EXERCISE DESCRIPTION: Condense the paragraph beginning "Good potential exists" from the text on potential traps and reservoirs below into a short bulleted list that keeps its main facts.

SUPPLIED TEXT:

◇ ◇ ◇ ◇ ◇ ◇ ◇

Potential Traps and Reservoirs

There are proven oil reserves at Penobscot L-30 above the Missisauga Ridge and oil pay at Mic Mac J-77 and D-89 above the Mic Mac Ridge. Both of these ridges cross Parcels 1, 2 and 3 (Figure 2.3). On Parcel 1 there is also gas pay in Mariner I-85 and Emma N-03. An active petroleum system has been confirmed although its age is uncertain.

Good potential exists for Cretaceous and Jurassic clastic reservoir sand on all six blocks. High quality sands have been identified at most intervals penetrated. The majority of wells drilled on salt structures were located using 1970’s vintage 2D seismic data with a few from the 1980’s, which results in very poor imaging of traps, but good potential can be expected where salt diapirs have enhanced hydrocarbon migration from deeper (Early-Middle Jurassic) source rock successions. Good quality 3D seismic data would help to identify traps involving the numerous salt structures.

◇ ◇ ◇ ◇ ◇ ◇ ◇

SUPPLIED DATA:
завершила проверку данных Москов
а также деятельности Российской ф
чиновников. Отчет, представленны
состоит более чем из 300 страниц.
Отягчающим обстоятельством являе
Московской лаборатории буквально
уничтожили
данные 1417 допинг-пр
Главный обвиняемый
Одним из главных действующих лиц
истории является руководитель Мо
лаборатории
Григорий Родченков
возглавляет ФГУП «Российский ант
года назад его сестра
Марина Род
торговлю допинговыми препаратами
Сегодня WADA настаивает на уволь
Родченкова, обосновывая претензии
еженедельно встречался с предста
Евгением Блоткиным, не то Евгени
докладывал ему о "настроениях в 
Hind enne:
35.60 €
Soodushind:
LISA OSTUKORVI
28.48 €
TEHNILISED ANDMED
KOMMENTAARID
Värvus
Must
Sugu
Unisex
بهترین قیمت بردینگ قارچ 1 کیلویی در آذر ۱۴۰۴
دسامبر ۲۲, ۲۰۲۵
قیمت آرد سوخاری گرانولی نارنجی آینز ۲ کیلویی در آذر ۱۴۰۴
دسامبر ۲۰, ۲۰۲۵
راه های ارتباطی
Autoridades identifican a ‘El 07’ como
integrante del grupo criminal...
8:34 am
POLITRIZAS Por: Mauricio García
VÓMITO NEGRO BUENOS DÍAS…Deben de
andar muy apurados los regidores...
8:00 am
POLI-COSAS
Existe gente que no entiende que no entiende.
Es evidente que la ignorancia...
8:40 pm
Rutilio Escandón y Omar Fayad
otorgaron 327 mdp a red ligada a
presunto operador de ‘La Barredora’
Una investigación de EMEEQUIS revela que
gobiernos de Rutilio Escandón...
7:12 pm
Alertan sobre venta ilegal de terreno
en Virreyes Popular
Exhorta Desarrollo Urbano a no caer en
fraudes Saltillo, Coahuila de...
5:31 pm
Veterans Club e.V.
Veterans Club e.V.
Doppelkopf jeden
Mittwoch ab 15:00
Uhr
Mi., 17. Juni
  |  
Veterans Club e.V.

◇ ◇ ◇ ◇ ◇ ◇ ◇

EXERCISE SOLUTION:
- All six blocks have good potential for Cretaceous and Jurassic clastic reservoir sand.
- High quality sands have been found at most intervals penetrated.
- Most wells on salt structures were sited using 2D seismic data from the 1970s, with a few from the 1980s, so traps are imaged very poorly.
- Good potential is expected where salt diapirs have enhanced hydrocarbon migration from deeper Early-Middle Jurassic source rocks.
- Good quality 3D seismic data would help identify traps involving the many salt structures.